** Excerpt to read follows **
Day 26 Planning a multi-location design
July 17th, 2025
26.2 Planning a multi-environment trial
- Objectives:
- Cover more variability in the target environment
- Increase number of repetitions
- Different approaches to picking the multiple locations:
- Carefully select multiple environments
- Randomly(ish) select multiple environments within the target environment
- How do both affect the response?
26.2.2 What do the results for different multi-environment trials look like?
Below is a simulation comparing 3 different scenarios of multi-environment trials with different number of environments tested. We assume that, within each environment, the trial is an RCBD with three repetitions. [Context: this is perhaps the most common design in agronomy.]
We assume the following data generating process: \[y_{ijk} = \mu_i + b_{j(k)} + u_k +\varepsilon_{ijk}, \\ b_{j(k)} \sim N(0, \sigma_{b}^2), \\ u_k \sim N(0, \sigma_{u}^2), \\ \varepsilon_{ijk} \sim N(0, \sigma_{\varepsilon}^2),\] where:
- \(\mu_i\) is the treatment mean for the \(i\)th treatment (\(i = 1,2, ..., 30\)),
- \(b_{j(k)}\) is the effect of the \(j\)th block in the \(k\)th environment (\(j = 1,2,3\)),
- \(u_k\) is the effect of the \(k\)th environment (\(k = 1,2,..., E\)), and
- \(\varepsilon_{ijk}\) is the residual for the observation corresponding to the \(i\)th treatment, \(j\)th block in the \(k\)th environment.
For this simulation, we assume that all \(b_{j(k)}\), \(u_k\) and \(\varepsilon_{ijk}\) arise from independent normal distributions, with variances \(\sigma_{b}^2 = 3\), \(\sigma_{u}^2 = 35\), \(\sigma_{\varepsilon}^2 = 10\).
Each simulation consists of 3 steps:
- Set “true” states (i.e., set \(\mu_i\)). We assume the same “ground truth” for all cases. To demonstrate the properties of the designs, we will assume some treatments have no difference (i.e., \(\mu_i = \mu_{i'}\)) and others are different (i.e., \(\mu_i \neq \mu_{i'}\)). Note: this step does not depend on sample size.
- Draw random samples from \(b_{j(k)}\), \(u_k\) and \(\varepsilon_{ijk}\) to simulate observed values \(y_{ijk}\). Note: this step depends on sample size.
- Estimate the \(\mu_i\)s and test the type I error rate (count of times when \(p<0.05\) when the truth was actually \(\mu_i = \mu_{i'}\) – reject \(H_0\) when it was true), and the statistical power (count of times when \(p<0.05\) when the truth was \(\mu_i \ne \mu_{i'}\) – reject \(H_0\) when it was false).
** End of Excerpt to read **
** Input data follows **
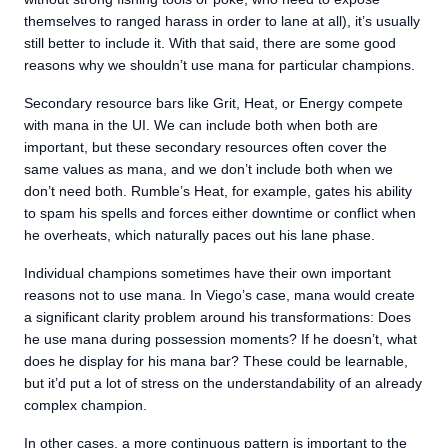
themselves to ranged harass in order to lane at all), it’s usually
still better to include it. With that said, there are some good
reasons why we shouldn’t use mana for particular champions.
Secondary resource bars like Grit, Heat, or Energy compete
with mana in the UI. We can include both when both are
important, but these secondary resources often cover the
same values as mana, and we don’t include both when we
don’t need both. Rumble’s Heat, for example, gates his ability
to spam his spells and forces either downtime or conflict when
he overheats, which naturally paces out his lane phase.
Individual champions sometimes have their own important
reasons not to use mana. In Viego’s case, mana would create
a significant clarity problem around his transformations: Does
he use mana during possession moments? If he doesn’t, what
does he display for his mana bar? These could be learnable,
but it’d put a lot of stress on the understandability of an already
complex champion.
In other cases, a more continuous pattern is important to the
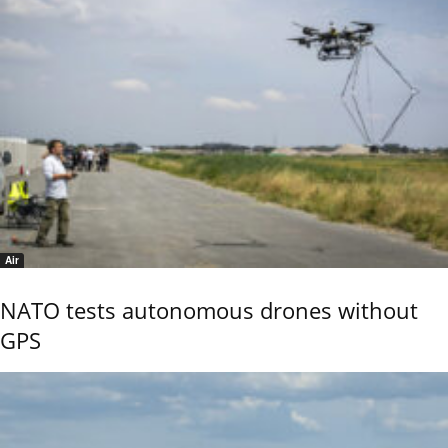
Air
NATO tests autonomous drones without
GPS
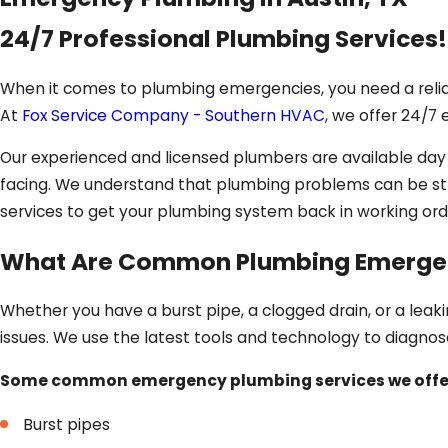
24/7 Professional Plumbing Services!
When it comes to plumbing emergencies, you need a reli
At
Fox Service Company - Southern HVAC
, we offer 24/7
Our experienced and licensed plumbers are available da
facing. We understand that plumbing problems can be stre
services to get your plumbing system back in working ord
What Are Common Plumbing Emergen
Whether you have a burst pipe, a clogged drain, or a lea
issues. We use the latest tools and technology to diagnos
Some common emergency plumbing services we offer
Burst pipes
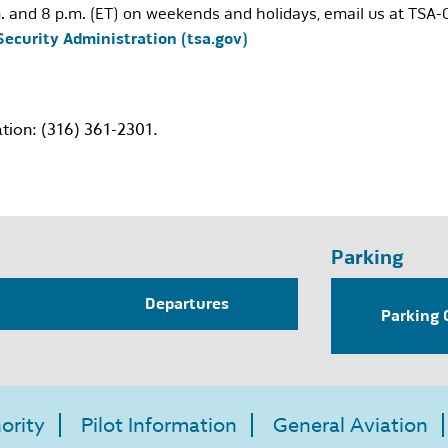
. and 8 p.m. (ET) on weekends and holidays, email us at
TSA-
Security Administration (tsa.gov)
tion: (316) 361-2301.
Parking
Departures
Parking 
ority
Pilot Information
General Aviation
** End of Input data **
** Input data follows **
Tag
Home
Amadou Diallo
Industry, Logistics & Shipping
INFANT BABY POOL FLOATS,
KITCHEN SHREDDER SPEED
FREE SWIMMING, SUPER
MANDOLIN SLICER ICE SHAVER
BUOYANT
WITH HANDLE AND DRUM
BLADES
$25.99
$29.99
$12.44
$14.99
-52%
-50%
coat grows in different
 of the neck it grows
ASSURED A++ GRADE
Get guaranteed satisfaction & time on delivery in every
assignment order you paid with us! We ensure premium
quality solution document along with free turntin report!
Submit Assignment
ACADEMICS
** End of Input data **
Actions to take
1: According to the text on planning a multi-environment trial, what design is assumed for the trial within each environment?
2: Reproduce the lines of the extracted data entries verbatim, starting with the line containing "themselves to ranged" and going on through the line containing "General Aviation". Leave the pictures out.

Answer set
1: An RCBD with three repetitions.

2:
themselves to ranged harass in order to lane at all), it’s usually
still better to include it. With that said, there are some good
reasons why we shouldn’t use mana for particular champions.
Secondary resource bars like Grit, Heat, or Energy compete
with mana in the UI. We can include both when both are
important, but these secondary resources often cover the
same values as mana, and we don’t include both when we
don’t need both. Rumble’s Heat, for example, gates his ability
to spam his spells and forces either downtime or conflict when
he overheats, which naturally paces out his lane phase.
Individual champions sometimes have their own important
reasons not to use mana. In Viego’s case, mana would create
a significant clarity problem around his transformations: Does
he use mana during possession moments? If he doesn’t, what
does he display for his mana bar? These could be learnable,
but it’d put a lot of stress on the understandability of an already
complex champion.
In other cases, a more continuous pattern is important to the
Air
NATO tests autonomous drones without
GPS
24/7 Professional Plumbing Services!
When it comes to plumbing emergencies, you need a reli
At
Fox Service Company - Southern HVAC
, we offer 24/7
Our experienced and licensed plumbers are available da
facing. We understand that plumbing problems can be stre
services to get your plumbing system back in working ord
What Are Common Plumbing Emergen
Whether you have a burst pipe, a clogged drain, or a lea
issues. We use the latest tools and technology to diagnos
Some common emergency plumbing services we offer
Burst pipes
. and 8 p.m. (ET) on weekends and holidays, email us at
TSA-
Security Administration (tsa.gov)
tion: (316) 361-2301.
Parking
Departures
Parking 
ority
Pilot Information
General Aviation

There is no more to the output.